Placenta previa is the most common cause of painless bleeding in the third trimester of pregnancy. There are usually four degrees of this condition: total placenta previa (the placenta covers the entire opening to the cervix); partial placenta previa (the placenta partially encroaches to within six centimeters of the cervical os); marginal placenta previa (the edge of the placenta is at the edge or margin of the opening of the cervix); and low-lying placenta or a low implantation (the placenta is low in the uterine segment and the edge of the placenta does not actually reach the cervical os but is very close to it).
Placenta previa occurs when the placenta – the spongy mass of blood vessels and tissue that forms within the uterus which supplies the baby with nutrition via the umbilical cord – forms unusually low in the uterus and covers part or all of the cervix.
Bleeding occurs because the lower third of the uterus stretches and thins somewhat during the last trimester, both to make room for the developing fetus and in preparation for birth. This stretching and thinning often causes a low-lying placenta to tear somewhat at its margins, causing bleeding.
If the placenta is lying partially or totally over the cervical opening, bleeding is virtually assured at some point. As every woman comes closer to term, the cervix begins to soften and change shape in preparation for the birth. It shortens (effaces) and begins to open up (dilates). Many women have some degree of these cervical changes weeks before labor begins.
These cervical movements create a problem for the placenta in a previa position. As the cervix starts to open up, it shears off the blood-filled placental attachments on top of it, causing the mother to bleed, sometimes dangerously. Nevertheless, less than one-half of one percent of women with previa suffer fatal complications, and nine out of ten babies survive.
There are serious problems associated with placenta previa. For the mother, repeated or severe bleeding can result in anemia and low blood volume, both of which can be countered through transfusions.
For the baby, the gravest danger after birth is respiratory distress syndrome due to premature delivery. With modern neonatal intensive care facilities and topflight medical care, babies born with respiratory distress do better now than ever before, but some babies do still die. Placenta previa can also cause the baby to be small for gestational age. This is called intrauterine growth retardation.
Babies of mothers with placenta previa seem to have a higher incidence of jaundice at birth (readily treated by exposure to special lights in the neonatal intensive care nursery). About 10 percent of all babies of mothers with placenta previa lose some blood, along with the mother, when bleeding occurs in the uterus. Sometimes the bleeding is severe enough that the baby needs a transfusion shortly after birth.

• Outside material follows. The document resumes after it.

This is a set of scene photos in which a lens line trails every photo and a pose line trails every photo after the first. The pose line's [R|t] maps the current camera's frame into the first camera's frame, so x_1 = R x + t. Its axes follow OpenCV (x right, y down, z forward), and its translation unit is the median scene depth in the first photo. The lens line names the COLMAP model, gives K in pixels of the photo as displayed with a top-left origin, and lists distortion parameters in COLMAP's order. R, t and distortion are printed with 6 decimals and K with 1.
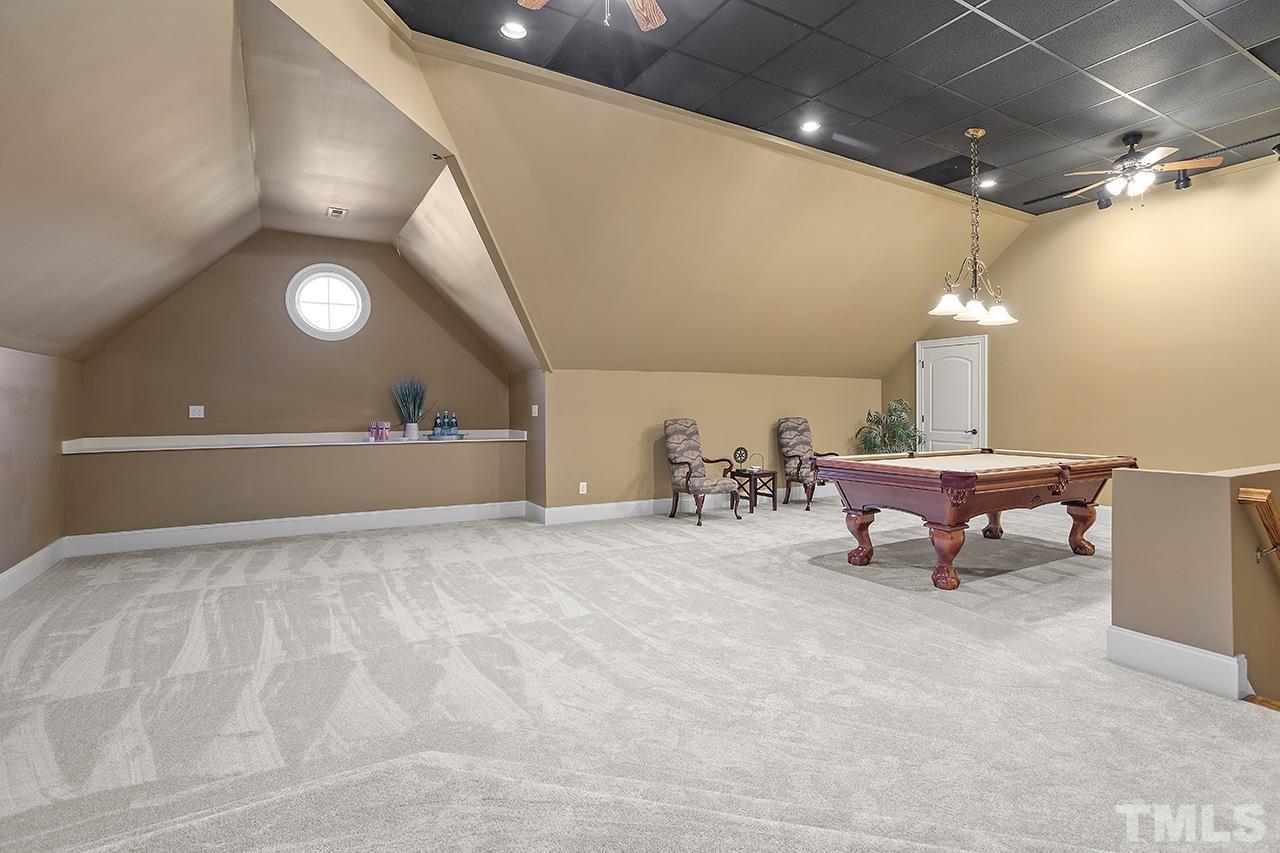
lens RADIAL K [[617.1, 0, 643.3], [0, 617.1, 424.5], [0, 0, 1]] dist [0.000088, 0.001935]
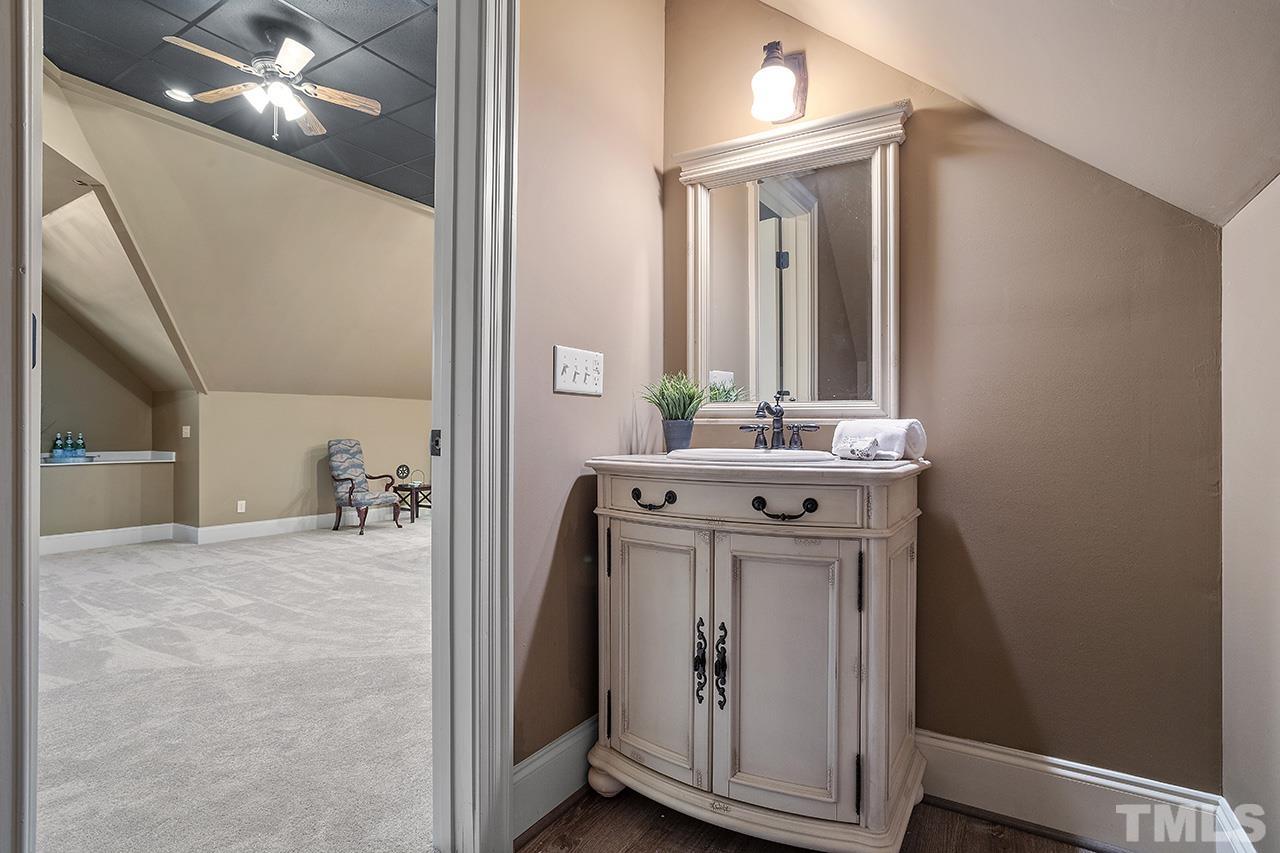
lens RADIAL K [[695.5, 0, 637.4], [0, 695.5, 431.3], [0, 0, 1]] dist [0.005500, 0.006346]
pose [[0.906532, 0.004798, 0.422109, 0.010825], [0.006578, 0.999653, -0.025490, 0.012319], [-0.422086, 0.025885, 0.906186, -0.373772]]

The cause of placenta previa is not known. It is more common in women who have already had children, older women and in women who smoke. A previous cesarean birth or induced abortion may increase the risk of placenta previa. A larger placenta increases the risk of placenta previa, because it is more likely for the edge of the placenta to lie near or over the cervical opening.
The first symptom is usually bright red, painless bleeding between weeks 28 and 38 of pregnancy. The initial episode of bleeding may or may not be followed by others.
Diagnosis is made in two major ways: a sudden onset of bleeding or discovery during an ultrasound (ordered for another reason).
If bleeding takes place, it is essential to obtain immediate care in a hospital Emergency Room.
There are two standard courses of treatment: immediate delivery by cesarean or "expectant management" – strict, in-hospital bedrest and frequent monitoring until the baby is mature enough to live without a respirator outside the uterus.
For a women with placenta previa, pelvic or rectal exams are never to be done unless she has been taken to a delivery room or operating room ready for an emergency C-section.
What can be done to prevent hemorrhaging?
Are there certain sleeping positions that will make hemorrhaging less likely?
If hemorrhaging begins, what should be done?
How serious is the risk to the unborn child's health?
Depending on the severity of the condition, how far along in the pregnancy is it safe to deliver the unborn child?
Is the unborn child getting enough nourishment if the placenta is separating from the uterine wall?
If a transfusion is necessary, how can you be sure that the blood is not contaminated?
What about sexual intercourse?
Will you have to monitor the baby? If so, how frequently?
Will an ultrasound be required?
Will the ultrasound hurt the unborn child?